How can I solve system of linear equations in SymPy?
In addition to the great answers given by @AMiT Kumar and @Scott, SymPy 1.0 has added even further functionalities. For the underdetermined linear system of equations, I tried below and get it to work without going deeper into sympy.solvers.solveset.

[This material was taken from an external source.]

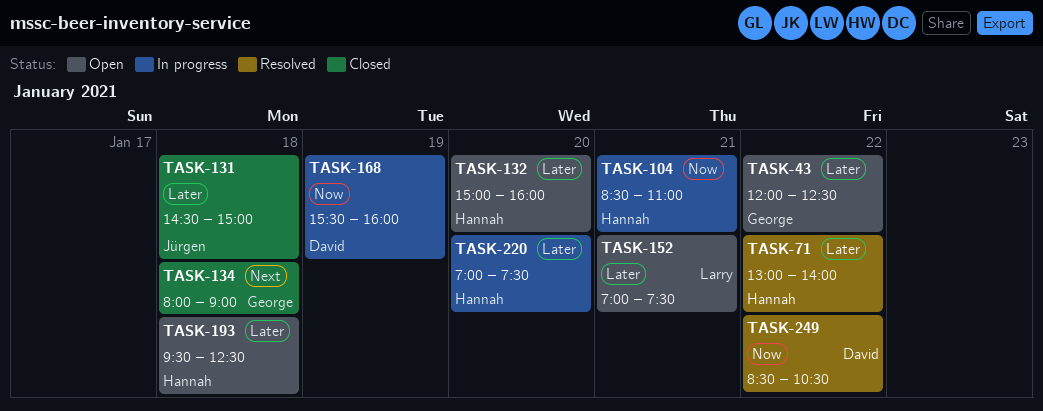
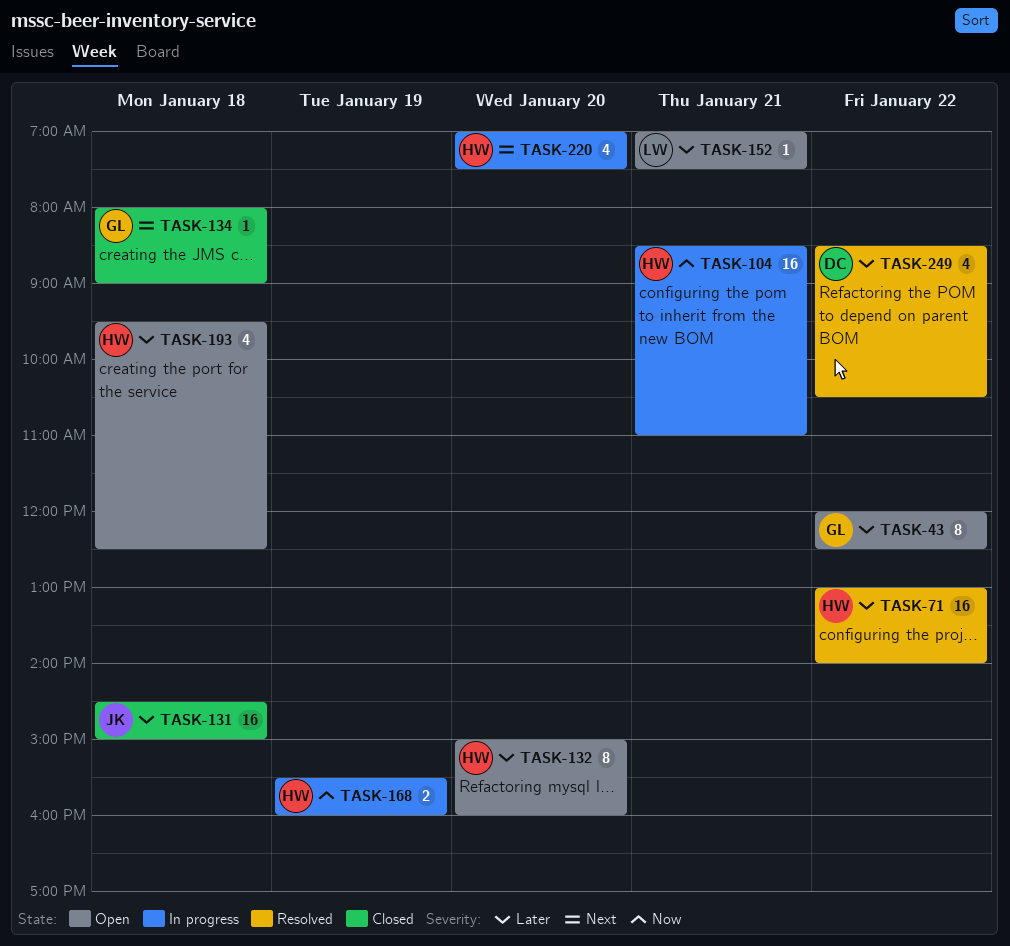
TASK-168, owner: David -> Hannah
TASK-220, priority: Later -> Next
TASK-249, priority: Now -> Later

That being said, do go there if curiosity leads you.
from sympy import *
x, y, z = symbols('x, y, z')
eq1 = x + y + z
eq2 = x + y + 2*z
solve([eq1-1, eq2-3], (x, y,z))
That gives me {z: 2, x: -y - 1}.
Again, great package, SymPy developers!
import sympy as sp
x, y, z = sp.symbols('x, y, z')
eq1 = sp.Eq(x + y + z, 1) # x + y + z = 1
eq2 = sp.Eq(x + y + 2 * z, 3) # x + y + 2z = 3
ans = sp.solve((eq1, eq2), (x, y, z))
this is similar to @PaulDong answer with some minor changes
- its a good practice getting used to not using
import *(numpy has many similar functions) - defining equations with
sp.Eq()results in cleaner code later on
SymPy recently got a new Linear system solver: linsolve in sympy.solvers.solveset, you can use that as follows:
In [38]: from sympy import *
In [39]: from sympy.solvers.solveset import linsolve
In [40]: x, y, z = symbols('x, y, z')
List of Equations Form:
In [41]: linsolve([x + y + z - 1, x + y + 2*z - 3 ], (x, y, z))
Out[41]: {(-y - 1, y, 2)}
Augmented Matrix Form:
In [59]: linsolve(Matrix(([1, 1, 1, 1], [1, 1, 2, 3])), (x, y, z))
Out[59]: {(-y - 1, y, 2)}
A*x = b Form
In [59]: M = Matrix(((1, 1, 1, 1), (1, 1, 2, 3)))
In [60]: system = A, b = M[:, :-1], M[:, -1]
In [61]: linsolve(system, x, y, z)
Out[61]: {(-y - 1, y, 2)}
Note: Order of solution corresponds the order of given symbols.